++++ Exercise text ++++
Additionally, Seelos ended the first quarter with $14.1 million in cash and cash equivalents, which represented a decrease compared to the previous quarter.
#2: Atai
Atai Life Sciences N.V. (NASDAQ: ATAI), a clinical-stage biopharmaceutical company focused on revolutionizing the treatment of mental health disorders, recently released its financial results for the first quarter of 2023 and provided updates on its pipeline. The report indicated that the company continues to make progress in its mission to improve the lives of individuals suffering from mental health disorders.
One significant achievement in the first quarter was the dosing of the first patient with RL-007 in a Phase 2b study for Cognitive Impairment Associated with Schizophrenia (CIAS). RL-007 is a pro-cognitive neuromodulator that aims to address the cognitive impairment commonly associated with schizophrenia.
++++
Exercise:
Copy the first-quarter results text above word for word, from start to finish.
++++ Supplied records ++++
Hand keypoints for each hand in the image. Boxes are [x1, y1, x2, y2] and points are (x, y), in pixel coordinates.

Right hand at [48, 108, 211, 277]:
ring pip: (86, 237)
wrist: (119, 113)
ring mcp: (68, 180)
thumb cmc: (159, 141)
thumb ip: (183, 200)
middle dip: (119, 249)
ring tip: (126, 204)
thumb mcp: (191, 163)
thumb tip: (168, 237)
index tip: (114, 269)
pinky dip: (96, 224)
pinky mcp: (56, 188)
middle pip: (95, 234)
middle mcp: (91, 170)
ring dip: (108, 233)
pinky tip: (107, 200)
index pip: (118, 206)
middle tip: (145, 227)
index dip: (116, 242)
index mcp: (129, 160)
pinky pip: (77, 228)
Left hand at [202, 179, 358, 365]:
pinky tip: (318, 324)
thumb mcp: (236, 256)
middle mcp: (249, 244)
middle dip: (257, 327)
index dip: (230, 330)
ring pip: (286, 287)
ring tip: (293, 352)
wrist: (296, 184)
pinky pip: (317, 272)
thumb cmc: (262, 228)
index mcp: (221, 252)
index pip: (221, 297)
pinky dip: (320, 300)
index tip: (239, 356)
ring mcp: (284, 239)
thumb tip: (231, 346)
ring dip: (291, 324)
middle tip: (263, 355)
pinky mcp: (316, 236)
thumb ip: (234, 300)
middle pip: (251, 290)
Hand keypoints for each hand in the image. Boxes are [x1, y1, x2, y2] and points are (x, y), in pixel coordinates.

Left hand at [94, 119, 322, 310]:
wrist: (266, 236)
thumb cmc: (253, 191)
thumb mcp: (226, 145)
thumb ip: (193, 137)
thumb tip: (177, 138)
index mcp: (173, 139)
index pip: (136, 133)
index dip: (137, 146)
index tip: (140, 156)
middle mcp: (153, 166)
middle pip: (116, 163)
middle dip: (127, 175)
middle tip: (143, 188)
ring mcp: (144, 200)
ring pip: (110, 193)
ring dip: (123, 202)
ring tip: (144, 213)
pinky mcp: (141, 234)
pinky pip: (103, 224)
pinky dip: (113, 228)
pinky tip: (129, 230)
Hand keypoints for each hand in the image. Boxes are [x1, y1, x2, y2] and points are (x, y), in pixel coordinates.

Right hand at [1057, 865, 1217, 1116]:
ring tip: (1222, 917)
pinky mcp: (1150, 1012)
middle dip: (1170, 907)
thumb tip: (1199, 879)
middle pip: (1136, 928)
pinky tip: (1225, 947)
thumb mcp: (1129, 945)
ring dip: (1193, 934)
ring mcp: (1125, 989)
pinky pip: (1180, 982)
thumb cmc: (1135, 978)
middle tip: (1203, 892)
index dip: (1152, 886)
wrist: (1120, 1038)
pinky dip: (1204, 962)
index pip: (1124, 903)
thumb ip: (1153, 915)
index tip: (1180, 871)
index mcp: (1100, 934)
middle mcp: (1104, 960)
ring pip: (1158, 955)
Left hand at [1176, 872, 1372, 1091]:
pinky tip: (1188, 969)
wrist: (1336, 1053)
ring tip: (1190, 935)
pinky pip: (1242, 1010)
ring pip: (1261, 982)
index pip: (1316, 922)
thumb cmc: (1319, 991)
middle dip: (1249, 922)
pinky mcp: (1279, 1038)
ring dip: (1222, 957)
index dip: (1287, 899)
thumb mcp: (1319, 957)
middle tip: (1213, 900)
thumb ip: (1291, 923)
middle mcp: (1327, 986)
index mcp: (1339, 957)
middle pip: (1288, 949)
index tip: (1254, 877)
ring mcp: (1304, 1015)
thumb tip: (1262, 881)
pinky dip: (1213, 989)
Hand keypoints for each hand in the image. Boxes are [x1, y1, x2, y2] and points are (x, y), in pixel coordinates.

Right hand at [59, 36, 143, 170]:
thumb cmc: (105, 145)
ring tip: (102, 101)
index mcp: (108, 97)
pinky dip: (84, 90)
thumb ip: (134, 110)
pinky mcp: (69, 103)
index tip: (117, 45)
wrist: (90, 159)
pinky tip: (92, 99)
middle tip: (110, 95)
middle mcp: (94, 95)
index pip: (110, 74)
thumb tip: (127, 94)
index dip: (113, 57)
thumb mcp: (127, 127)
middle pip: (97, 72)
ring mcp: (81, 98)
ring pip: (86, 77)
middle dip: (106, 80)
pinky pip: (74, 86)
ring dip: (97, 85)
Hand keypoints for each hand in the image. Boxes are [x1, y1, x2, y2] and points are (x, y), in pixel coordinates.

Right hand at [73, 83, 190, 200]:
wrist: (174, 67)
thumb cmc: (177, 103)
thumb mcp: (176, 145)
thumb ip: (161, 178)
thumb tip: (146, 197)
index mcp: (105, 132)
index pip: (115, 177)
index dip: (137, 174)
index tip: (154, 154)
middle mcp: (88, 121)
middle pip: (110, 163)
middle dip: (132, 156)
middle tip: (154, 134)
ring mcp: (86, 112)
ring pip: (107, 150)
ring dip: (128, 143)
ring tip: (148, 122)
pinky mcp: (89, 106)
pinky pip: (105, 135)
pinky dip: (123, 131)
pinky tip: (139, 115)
++++
Result for this task:
Additionally, Seelos ended the first quarter with $14.1 million in cash and cash equivalents, which represented a decrease compared to the previous quarter.
#2: Atai
Atai Life Sciences N.V. (NASDAQ: ATAI), a clinical-stage biopharmaceutical company focused on revolutionizing the treatment of mental health disorders, recently released its financial results for the first quarter of 2023 and provided updates on its pipeline. The report indicated that the company continues to make progress in its mission to improve the lives of individuals suffering from mental health disorders.
One significant achievement in the first quarter was the dosing of the first patient with RL-007 in a Phase 2b study for Cognitive Impairment Associated with Schizophrenia (CIAS). RL-007 is a pro-cognitive neuromodulator that aims to address the cognitive impairment commonly associated with schizophrenia.